(Provided information Opens)

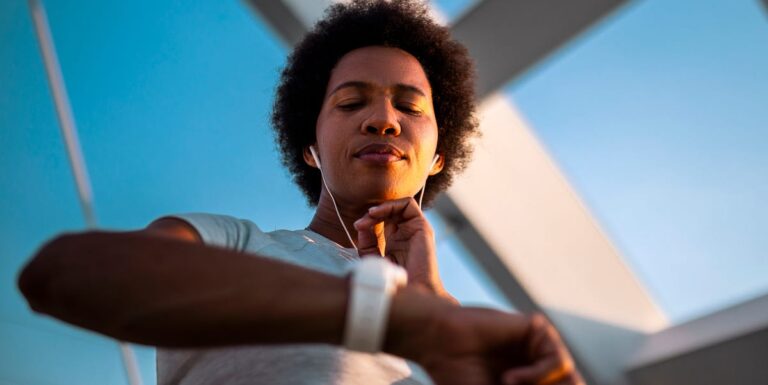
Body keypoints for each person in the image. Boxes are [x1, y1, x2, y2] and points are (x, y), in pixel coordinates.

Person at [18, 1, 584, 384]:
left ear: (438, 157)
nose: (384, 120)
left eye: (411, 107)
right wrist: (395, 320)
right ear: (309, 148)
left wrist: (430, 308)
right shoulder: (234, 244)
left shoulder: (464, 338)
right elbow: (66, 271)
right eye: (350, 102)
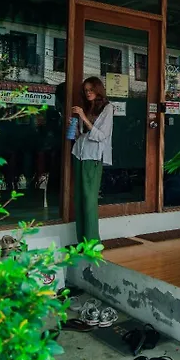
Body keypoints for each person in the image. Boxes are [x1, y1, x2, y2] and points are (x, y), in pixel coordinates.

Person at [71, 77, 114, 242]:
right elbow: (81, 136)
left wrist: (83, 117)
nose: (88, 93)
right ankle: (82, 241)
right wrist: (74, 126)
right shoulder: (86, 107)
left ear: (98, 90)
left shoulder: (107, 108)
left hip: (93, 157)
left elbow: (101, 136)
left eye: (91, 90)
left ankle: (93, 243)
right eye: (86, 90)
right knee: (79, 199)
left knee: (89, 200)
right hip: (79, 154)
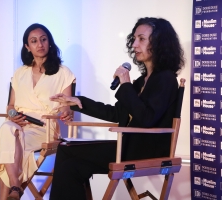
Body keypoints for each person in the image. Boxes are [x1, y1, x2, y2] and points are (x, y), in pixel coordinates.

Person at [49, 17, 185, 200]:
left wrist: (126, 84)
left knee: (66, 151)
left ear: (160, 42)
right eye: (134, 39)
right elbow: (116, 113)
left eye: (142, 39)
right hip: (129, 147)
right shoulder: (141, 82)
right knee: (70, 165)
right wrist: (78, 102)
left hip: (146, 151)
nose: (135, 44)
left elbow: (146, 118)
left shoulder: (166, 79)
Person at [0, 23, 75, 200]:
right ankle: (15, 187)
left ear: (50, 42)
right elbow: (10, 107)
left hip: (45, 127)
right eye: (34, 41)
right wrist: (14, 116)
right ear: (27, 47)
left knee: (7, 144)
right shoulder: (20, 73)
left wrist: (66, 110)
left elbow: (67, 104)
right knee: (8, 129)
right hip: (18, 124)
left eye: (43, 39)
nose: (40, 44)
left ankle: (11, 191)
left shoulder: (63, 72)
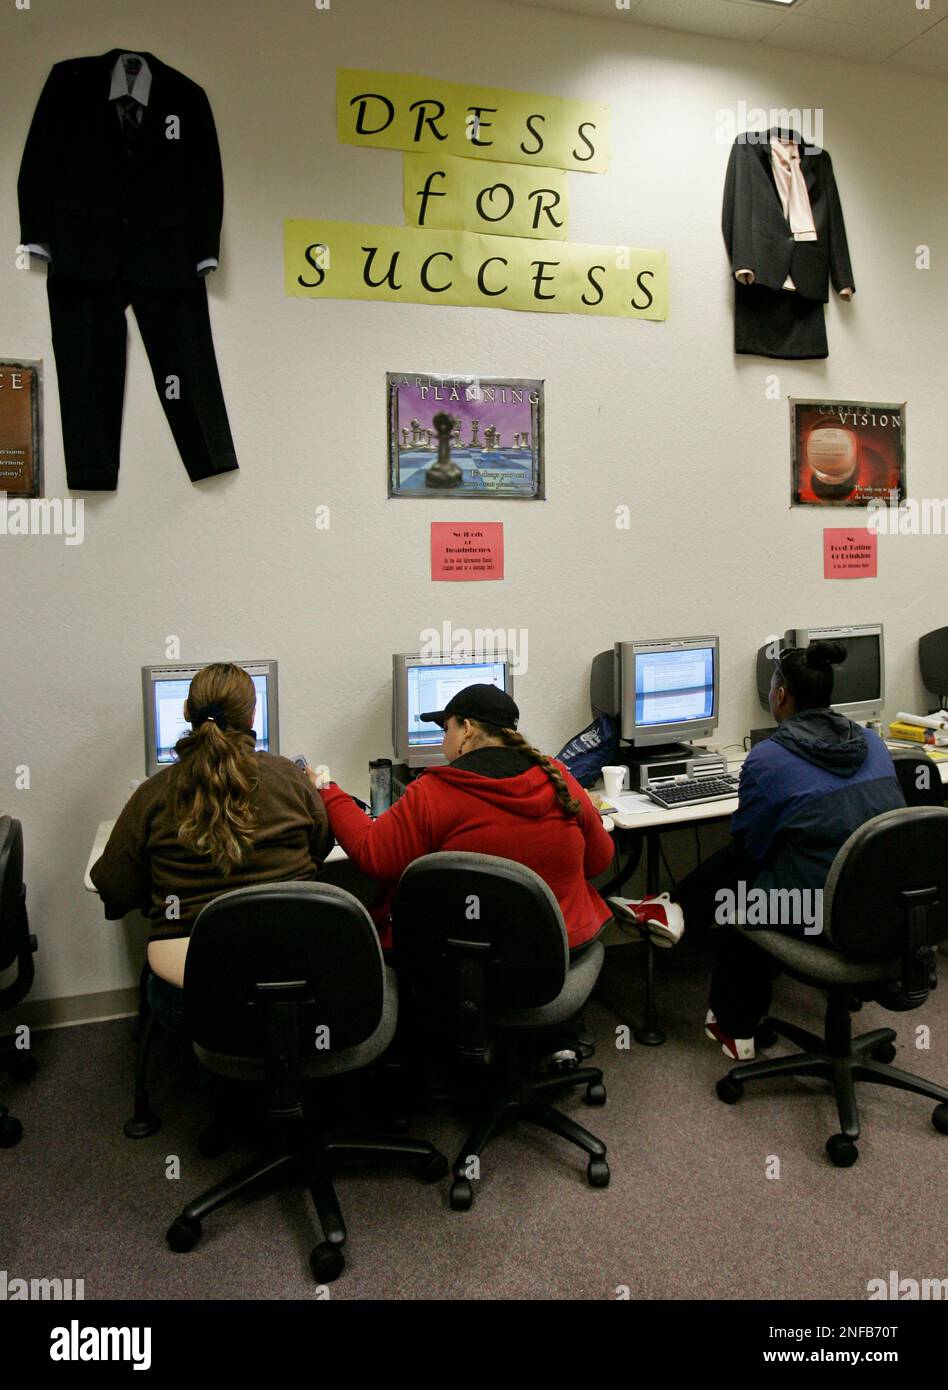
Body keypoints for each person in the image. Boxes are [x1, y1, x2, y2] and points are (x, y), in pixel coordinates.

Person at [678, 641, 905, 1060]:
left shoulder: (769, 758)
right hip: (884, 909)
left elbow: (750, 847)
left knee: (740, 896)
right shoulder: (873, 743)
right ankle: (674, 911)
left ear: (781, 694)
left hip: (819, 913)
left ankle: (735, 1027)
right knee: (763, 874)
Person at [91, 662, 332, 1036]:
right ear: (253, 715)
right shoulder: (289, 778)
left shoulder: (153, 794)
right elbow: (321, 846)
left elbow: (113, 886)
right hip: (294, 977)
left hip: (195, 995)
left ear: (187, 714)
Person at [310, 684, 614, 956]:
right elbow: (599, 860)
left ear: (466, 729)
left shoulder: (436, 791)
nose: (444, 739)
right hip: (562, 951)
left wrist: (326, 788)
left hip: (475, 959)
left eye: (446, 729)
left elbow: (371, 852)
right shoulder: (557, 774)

(Provided information Closes)
(Provided information Opens)

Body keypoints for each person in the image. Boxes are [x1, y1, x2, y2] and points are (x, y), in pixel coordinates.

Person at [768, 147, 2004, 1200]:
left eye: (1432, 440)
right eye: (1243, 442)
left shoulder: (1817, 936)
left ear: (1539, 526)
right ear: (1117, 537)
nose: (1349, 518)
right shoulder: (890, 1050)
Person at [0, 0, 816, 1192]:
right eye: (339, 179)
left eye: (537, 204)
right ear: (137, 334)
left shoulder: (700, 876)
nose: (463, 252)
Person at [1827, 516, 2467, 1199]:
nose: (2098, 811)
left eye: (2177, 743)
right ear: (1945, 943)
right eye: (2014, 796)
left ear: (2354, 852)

(Provided information Closes)
(Provided information Opens)

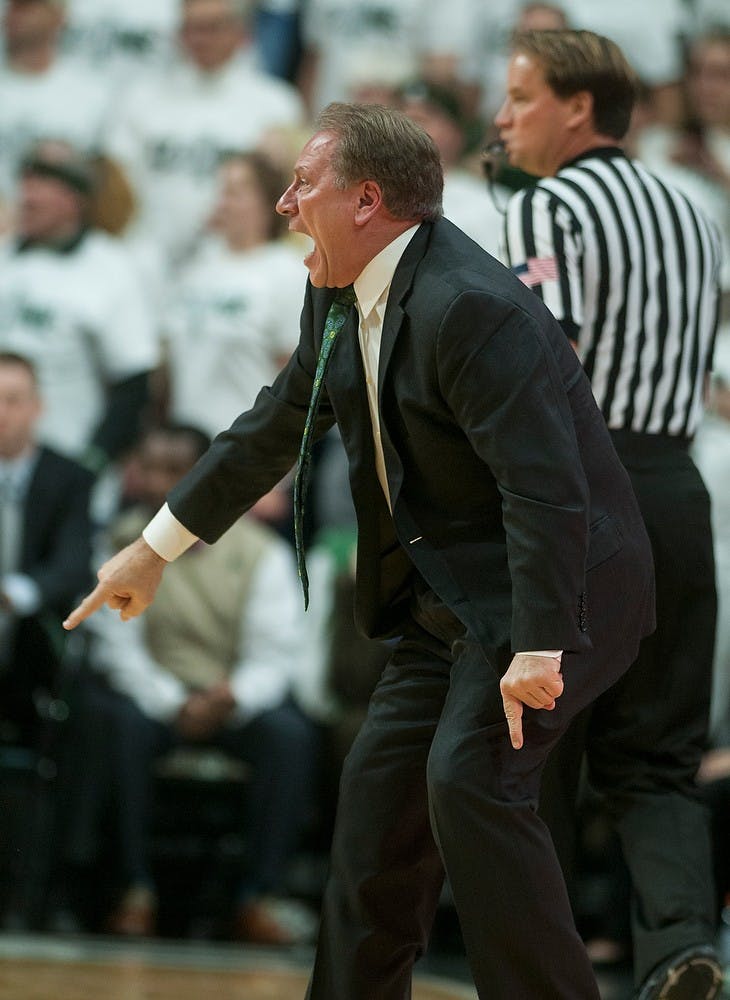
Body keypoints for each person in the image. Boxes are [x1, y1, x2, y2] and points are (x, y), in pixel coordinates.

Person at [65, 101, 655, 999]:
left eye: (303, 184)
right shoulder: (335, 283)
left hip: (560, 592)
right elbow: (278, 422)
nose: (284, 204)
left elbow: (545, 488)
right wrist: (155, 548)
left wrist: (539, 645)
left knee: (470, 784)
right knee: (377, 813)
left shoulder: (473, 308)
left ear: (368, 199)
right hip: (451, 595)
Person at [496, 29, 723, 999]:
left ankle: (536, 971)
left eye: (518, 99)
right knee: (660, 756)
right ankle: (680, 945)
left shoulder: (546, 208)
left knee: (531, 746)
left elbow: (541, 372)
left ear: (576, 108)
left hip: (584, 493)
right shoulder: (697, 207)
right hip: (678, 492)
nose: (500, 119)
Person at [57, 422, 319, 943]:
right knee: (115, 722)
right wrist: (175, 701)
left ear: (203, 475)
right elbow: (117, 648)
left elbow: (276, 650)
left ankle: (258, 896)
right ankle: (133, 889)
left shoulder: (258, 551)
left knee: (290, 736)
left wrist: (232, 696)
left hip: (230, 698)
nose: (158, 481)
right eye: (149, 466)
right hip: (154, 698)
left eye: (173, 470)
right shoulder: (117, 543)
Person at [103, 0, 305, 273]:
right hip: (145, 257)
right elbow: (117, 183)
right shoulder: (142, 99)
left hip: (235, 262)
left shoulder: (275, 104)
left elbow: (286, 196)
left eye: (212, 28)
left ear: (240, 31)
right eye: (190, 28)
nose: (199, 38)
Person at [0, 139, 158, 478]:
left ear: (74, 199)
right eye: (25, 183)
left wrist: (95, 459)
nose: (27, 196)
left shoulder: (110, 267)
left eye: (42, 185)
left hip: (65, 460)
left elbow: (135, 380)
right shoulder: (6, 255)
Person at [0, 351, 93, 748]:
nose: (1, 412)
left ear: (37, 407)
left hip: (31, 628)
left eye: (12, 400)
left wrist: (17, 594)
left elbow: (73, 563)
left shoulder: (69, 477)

(Provided information Closes)

Can you repeat, word for word, every line above from the one containing "left elbow: (135, 380)" down to the one containing "left shoulder: (69, 477)", including both?

left elbow: (135, 380)
right shoulder: (6, 255)
Person at [0, 351, 93, 748]:
nose: (1, 412)
left ear: (37, 407)
left hip: (31, 628)
left eye: (12, 400)
left wrist: (17, 594)
left elbow: (73, 563)
left shoulder: (69, 477)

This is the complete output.